## Required task 1
Reproduce the part of the essay on anxiety that starts at "Most of the" and ends at "is beyond control.".
## Required task 2
In the essay on anxiety, what title did the writer give the journal entry that had nothing written beneath it?

## Excerpted text
■ ■ ■ ■ ■ ■ ■
I can remember once having a conversation with a client who suffered from an array of terrible anxieties in which he told me how hard he found it to either walk or drive across a bridge.
One of the phrases I remember uttering to him in the course of the work we did together was something along the lines of,
Some years later in 2018 when the Viadotto Genova-San Giorgio collapsed I reflected on my misplaced chutzpah.
Of course, I didn’t mean that they literally never fall, just that it’s not very likely, but I still half expected a terse email from him which never came.
Most of the people I work with suffer from anxiety, and I’ve recently been thinking about how we try and deal with it.
One of my most trusted methods is journaling although even that isn’t bulletproof as I discovered recently when I had titled an entry “Avoiding the truth” and then wrote nothing in the space beneath it.
I tried to create a flow diagram to help people understand how to deal with their anxiety having been unable to find an existing example that was neither too complex nor too simplistic.
My version hung on the ability to distinguish between anxiety over which you might have some influence versus that which comes from out of nowhere and is beyond control.
I hypothesize that pushing ourselves to act when we can do something about how we feel will reduce the overall burden, but sketching it out on a piece of paper I found that it required too many different boxes and variables for the space available on the page which made me anxious, so I gave up and put some washing on.
Anxiety came front and centre again later when we were trying to fit a bike into a car and I was reminded of the time we went on holiday with three bikes fitted to the roof rack.
■ ■ ■ ■ ■ ■ ■
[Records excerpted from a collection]
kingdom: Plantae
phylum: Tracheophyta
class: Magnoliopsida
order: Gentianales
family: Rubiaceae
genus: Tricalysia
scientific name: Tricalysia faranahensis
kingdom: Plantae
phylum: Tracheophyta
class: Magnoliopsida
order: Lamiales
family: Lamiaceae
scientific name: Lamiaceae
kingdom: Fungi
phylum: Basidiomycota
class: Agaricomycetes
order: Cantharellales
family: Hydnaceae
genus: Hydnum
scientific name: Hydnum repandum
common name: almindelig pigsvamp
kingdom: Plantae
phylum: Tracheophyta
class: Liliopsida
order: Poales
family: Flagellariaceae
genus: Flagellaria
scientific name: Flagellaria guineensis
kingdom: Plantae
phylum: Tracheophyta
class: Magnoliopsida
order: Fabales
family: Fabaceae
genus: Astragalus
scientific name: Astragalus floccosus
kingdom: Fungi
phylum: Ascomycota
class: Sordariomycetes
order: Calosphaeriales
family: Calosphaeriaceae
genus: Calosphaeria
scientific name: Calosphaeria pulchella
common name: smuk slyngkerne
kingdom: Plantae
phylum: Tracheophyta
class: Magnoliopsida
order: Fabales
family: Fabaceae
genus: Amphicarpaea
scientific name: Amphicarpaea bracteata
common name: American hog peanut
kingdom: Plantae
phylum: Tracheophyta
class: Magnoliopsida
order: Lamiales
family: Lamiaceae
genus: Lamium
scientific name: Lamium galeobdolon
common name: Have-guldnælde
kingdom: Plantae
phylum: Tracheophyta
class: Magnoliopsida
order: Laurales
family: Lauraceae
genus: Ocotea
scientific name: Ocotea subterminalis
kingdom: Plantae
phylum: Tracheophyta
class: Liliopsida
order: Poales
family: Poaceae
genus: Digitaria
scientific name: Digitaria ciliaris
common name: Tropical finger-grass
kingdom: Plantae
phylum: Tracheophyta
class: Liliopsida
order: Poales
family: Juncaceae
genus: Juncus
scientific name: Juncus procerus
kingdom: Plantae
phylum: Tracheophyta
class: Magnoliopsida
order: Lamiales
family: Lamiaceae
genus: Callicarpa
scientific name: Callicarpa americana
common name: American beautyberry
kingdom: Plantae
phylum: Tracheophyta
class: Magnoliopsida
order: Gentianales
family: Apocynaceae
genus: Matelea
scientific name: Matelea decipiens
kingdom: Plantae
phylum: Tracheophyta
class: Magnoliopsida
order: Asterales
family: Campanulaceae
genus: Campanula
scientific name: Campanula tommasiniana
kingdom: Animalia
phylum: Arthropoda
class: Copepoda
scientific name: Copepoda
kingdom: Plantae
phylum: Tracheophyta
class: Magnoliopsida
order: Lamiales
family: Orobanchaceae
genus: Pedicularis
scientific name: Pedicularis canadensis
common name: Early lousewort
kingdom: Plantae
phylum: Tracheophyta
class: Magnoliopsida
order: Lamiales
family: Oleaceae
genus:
■ ■ ■ ■ ■ ■ ■
## Finished answer 1
Most of the people I work with suffer from anxiety, and I’ve recently been thinking about how we try and deal with it.
One of my most trusted methods is journaling although even that isn’t bulletproof as I discovered recently when I had titled an entry “Avoiding the truth” and then wrote nothing in the space beneath it.
I tried to create a flow diagram to help people understand how to deal with their anxiety having been unable to find an existing example that was neither too complex nor too simplistic.
My version hung on the ability to distinguish between anxiety over which you might have some influence versus that which comes from out of nowhere and is beyond control.

## Finished answer 2
"Avoiding the truth"